Eyebrow tweezing options in the South of France

Although I am with a new Road Scholar group – currently spending a week in beautiful Aix-en-Provence – I feel it’s equally important to update you about housekeeping/hygiene/laundry/grieving at the 35-day mark on this trip. So we’ll start there.

First – above is the bathroom at a small cafe, presenting the single-best tweezing opportunity of my entire life at a time when my luggage was back at the hotel. (Travel tip: there is no harm in having a pair of tweezers in your pocket if you’re strolling around the main square of Marseille and might need to use the toilet).

I’m in the same hotel for the entire week and it’s provided me with a chance to really unpack. The Adagio hotels offer tiny dorm-room size apartments and I love mine!

More importantly, there is a washer and actual dryer (rare find!) – and so here is my clothing, finally clean again:

In every relationship, there is one person in charge of mopping and one person not in charge of mopping. In my life with Ron, mopping never crossed my mind.

He was a happy and avid mopper. In recent years, as I had to take this task over, I spent quite awhile one day – looking around our house for where he kept the mop – and I could not find it anywhere.

There is a certain level of (much deserved) shame in having to go ask your partner – 21 years into a relationship – where the mop might be. (In my defense: Ron stored the mop outside – on the patio! How could I have known?!?!)

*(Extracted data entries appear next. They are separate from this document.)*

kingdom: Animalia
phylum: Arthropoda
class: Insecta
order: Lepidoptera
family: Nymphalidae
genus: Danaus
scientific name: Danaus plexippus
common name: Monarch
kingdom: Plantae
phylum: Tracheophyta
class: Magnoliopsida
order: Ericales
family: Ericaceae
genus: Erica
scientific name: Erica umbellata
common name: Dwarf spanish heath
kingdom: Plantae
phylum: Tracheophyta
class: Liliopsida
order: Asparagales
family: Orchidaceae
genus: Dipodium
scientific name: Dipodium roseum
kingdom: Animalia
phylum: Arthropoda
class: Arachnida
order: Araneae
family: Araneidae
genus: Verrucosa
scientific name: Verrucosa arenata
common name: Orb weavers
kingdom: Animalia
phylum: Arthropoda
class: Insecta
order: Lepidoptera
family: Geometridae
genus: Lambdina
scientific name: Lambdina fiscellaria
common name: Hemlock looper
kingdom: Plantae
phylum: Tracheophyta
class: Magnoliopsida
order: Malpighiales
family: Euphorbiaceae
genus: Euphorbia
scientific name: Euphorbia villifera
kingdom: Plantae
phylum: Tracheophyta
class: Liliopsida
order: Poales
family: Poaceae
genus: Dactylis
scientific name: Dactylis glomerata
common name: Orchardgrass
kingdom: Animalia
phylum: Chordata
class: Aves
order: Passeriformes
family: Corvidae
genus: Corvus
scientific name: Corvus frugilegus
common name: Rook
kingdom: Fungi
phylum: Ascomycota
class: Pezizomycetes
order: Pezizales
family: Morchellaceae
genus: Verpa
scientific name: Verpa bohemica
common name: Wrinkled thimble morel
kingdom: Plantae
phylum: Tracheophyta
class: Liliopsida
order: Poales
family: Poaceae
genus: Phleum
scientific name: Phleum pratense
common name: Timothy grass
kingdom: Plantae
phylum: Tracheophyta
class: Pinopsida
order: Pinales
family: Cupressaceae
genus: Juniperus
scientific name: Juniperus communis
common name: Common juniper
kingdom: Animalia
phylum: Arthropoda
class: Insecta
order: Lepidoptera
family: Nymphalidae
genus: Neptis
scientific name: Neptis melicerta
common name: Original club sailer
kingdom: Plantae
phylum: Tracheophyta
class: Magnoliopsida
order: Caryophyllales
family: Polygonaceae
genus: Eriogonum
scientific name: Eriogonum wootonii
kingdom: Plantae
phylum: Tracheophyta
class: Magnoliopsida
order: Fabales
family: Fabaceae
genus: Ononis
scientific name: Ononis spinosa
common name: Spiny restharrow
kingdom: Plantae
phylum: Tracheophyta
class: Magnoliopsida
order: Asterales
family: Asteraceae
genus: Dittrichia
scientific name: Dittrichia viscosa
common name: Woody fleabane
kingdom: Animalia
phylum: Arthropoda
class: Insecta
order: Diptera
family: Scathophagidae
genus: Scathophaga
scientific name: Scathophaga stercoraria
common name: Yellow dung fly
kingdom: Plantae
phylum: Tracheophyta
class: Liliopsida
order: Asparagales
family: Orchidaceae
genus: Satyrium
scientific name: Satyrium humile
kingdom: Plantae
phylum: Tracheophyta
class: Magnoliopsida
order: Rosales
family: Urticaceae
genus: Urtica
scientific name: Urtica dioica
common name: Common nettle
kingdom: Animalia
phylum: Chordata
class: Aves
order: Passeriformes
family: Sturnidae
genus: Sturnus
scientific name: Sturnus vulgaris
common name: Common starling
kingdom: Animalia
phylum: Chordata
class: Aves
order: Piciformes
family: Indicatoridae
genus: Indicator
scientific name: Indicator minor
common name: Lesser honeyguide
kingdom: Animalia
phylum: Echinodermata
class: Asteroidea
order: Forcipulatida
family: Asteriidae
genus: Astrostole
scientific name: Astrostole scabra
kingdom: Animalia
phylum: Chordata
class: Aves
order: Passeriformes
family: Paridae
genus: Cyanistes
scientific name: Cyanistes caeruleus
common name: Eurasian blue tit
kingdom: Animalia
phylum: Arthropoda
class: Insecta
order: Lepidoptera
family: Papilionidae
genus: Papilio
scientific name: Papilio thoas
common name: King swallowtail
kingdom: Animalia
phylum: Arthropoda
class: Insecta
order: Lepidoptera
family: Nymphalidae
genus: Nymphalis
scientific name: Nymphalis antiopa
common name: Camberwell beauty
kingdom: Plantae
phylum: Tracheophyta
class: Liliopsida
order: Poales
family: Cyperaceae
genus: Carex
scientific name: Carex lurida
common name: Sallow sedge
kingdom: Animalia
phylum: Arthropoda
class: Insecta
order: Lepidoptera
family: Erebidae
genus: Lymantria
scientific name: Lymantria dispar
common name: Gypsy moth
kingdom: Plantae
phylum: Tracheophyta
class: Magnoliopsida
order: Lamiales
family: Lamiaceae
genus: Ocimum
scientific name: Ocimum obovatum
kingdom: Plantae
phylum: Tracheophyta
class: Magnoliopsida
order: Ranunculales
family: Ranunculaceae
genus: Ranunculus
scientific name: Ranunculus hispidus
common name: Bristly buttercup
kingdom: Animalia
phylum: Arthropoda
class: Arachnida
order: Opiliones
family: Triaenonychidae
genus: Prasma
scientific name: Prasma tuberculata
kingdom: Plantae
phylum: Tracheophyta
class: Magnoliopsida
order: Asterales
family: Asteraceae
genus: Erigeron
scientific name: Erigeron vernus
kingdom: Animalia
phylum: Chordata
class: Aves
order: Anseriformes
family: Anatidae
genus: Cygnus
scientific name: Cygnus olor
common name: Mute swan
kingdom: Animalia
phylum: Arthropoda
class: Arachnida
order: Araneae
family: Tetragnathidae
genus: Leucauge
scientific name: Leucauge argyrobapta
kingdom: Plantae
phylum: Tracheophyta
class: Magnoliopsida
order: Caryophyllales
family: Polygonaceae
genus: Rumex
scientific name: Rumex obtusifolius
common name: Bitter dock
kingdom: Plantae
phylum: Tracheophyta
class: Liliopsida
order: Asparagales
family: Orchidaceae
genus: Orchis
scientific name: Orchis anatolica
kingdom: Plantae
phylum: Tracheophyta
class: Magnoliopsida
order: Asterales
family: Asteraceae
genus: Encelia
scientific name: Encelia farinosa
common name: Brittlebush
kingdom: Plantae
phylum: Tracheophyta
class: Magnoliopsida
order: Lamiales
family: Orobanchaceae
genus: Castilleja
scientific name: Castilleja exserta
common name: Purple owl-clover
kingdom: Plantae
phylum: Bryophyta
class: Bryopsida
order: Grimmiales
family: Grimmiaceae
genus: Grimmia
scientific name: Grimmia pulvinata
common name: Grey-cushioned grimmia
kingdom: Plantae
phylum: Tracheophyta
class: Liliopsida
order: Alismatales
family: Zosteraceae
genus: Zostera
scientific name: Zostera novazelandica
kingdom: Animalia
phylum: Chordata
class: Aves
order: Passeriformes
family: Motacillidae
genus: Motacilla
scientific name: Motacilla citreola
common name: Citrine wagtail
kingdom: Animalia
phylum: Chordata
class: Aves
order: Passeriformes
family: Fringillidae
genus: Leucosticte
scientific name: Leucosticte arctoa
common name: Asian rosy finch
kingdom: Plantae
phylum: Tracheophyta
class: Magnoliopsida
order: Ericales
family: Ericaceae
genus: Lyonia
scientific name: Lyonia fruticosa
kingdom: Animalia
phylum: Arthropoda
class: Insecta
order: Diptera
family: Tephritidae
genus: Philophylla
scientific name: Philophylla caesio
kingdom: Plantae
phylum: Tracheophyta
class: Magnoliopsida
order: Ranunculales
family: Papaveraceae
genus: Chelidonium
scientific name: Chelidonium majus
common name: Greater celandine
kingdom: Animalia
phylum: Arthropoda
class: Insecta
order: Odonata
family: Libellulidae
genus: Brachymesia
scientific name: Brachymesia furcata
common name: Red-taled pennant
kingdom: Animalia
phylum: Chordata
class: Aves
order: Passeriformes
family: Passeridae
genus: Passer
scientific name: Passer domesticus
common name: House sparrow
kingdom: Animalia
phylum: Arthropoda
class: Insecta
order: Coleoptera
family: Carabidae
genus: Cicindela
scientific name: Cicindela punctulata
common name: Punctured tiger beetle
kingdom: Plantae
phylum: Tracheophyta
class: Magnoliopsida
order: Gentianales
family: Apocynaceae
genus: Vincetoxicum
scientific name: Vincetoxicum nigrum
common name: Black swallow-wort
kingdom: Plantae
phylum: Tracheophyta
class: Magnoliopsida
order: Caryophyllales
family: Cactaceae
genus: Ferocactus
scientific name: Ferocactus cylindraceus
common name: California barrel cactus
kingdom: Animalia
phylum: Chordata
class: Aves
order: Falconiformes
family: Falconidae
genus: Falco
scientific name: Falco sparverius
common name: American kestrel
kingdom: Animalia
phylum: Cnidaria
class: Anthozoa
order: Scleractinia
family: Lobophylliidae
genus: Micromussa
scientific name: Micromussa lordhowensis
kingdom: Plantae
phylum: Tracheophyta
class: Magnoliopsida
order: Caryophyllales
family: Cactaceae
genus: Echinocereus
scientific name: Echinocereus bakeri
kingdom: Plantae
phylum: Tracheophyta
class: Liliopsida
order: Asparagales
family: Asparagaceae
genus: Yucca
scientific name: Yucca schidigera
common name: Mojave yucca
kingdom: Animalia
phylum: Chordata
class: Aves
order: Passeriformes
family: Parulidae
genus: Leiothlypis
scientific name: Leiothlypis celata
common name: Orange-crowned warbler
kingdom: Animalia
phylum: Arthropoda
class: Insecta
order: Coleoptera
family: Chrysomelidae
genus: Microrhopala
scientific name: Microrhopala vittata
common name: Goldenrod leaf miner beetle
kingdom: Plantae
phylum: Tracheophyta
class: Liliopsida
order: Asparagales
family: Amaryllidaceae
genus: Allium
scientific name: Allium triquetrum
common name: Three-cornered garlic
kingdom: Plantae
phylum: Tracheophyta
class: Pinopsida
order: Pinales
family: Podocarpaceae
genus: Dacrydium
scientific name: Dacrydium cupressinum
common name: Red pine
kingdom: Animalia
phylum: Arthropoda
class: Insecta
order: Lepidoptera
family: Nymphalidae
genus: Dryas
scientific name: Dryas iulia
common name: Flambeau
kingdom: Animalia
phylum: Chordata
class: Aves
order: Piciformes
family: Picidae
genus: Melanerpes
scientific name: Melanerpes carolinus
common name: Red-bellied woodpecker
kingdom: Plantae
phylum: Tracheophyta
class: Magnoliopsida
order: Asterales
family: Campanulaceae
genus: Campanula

But I share the mop story so that the next picture makes more sense. In addition to being our favorite mopper, Ron was also the household ironing guru. I felt about ironing like I felt about mopping – extremely unconcerned.

But Ron ironed every Sunday – standing in the living room, with the CD player shuffling his CDs, a golf tournament muted on the TV. I’d sit on the floor by the ironing board, chatting with him. I loved the smell of the hot iron, asking him golf questions, insulting his taste in music.

Once my clothing was clean here at the Adagio, I put on some music and ironed every single shirt in my suitcase. It was some sort of grief-driven wrinkle obliteration activity that I imagine is fairly common in that Five Stages of Grief you’ve all recommended to me. Next up is mopping, I suppose.

We spent our day touring around cities near Aix. Road Scholar had this fantastic boating trip planned for us. We drove to a small village called Cassis:

Cassis is the gateway to Calanques National Park – the 10th national park in France. A calanque is a narrow, steep-walled inlet. These ones were formed 120 million years ago, which is good – it seems like they have some lasting power – so it’s likely they’ll still be around if I ever get back to southern France since I didn’t actually get to see them. .

It was too windy and too rainy for boats to cruise today and so here are some random Internet calanque pictures that I’ve put together for all of us to enjoy while we wish I had seen this incredible place in person:

Instead of my gorgeous marine landscape photos, I can share these almost-as-good pics. This is a car I encountered just down the street from the eyebrow tweezing restaurant in Marseille. It’s a Citroen electric Ami – and I liked it because it’s so small – it’s 8 feet long and 4 and a half feet wide. It’s the perfect car for tiny European streets…it would be hard to run into things in a car this small – but no matter – someone really committed to poor driving has dinged and dented and taped this thing to pieces. It’s got a maximum range of 46 miles.

My next not-a-calanque travel offering is this outdoor washer and dryer, around the corner from our hotel:

Here is a tall cow with oil cans for feet, which was near the tweezing opportunity and the highly-damaged electric car in Marseille:

Marseille was one of those cities I didn’t click with – I’m sure it didn’t help that the weather was so poor – but I’m glad to be able to give you a feel for the city’s art, vehicles, and hygiene. I can also show you this nice skyline picture, but now that we’ve all discovered the calanques together, I just don’t think we care:

The Adagio has a really low-key lobby, with tables and other hotel guests hanging out, having take out/picnic dinners together. Tonight, I had dinner there with my friends Tammy and Tim, who have joined this Road Scholar tour with me – touring is way more fun with friends!

I want to show you our dinners. This is the Tammy and Tim dinner – two entire people who went to the grocery store with me to acquire a reasonable and very French dinner for themselves:

And here is what I felt I – one person, maybe 5 foot 3 – needed for dinner – a pound of peanut butter, an 18-inch baguette, two 8-ounce packages of cheese, a pound of assorted fruit, a four pack of lemon yogurt, and a lemonade.

Final thought: we’re here to enjoy Aix-en-Provence, a city of 150,000, super famous for an artist named Paul Cezanne, who I don’t know much about yet. Stay tuned – but the city is lovely:

Here’s one more picture of me and Tammy in Cassis – we’re mere feet away from the boats that (could have) sailed us out to the calanques and – art note: I am pretty sure this orange statue has nothing to do with Paul Cezanne.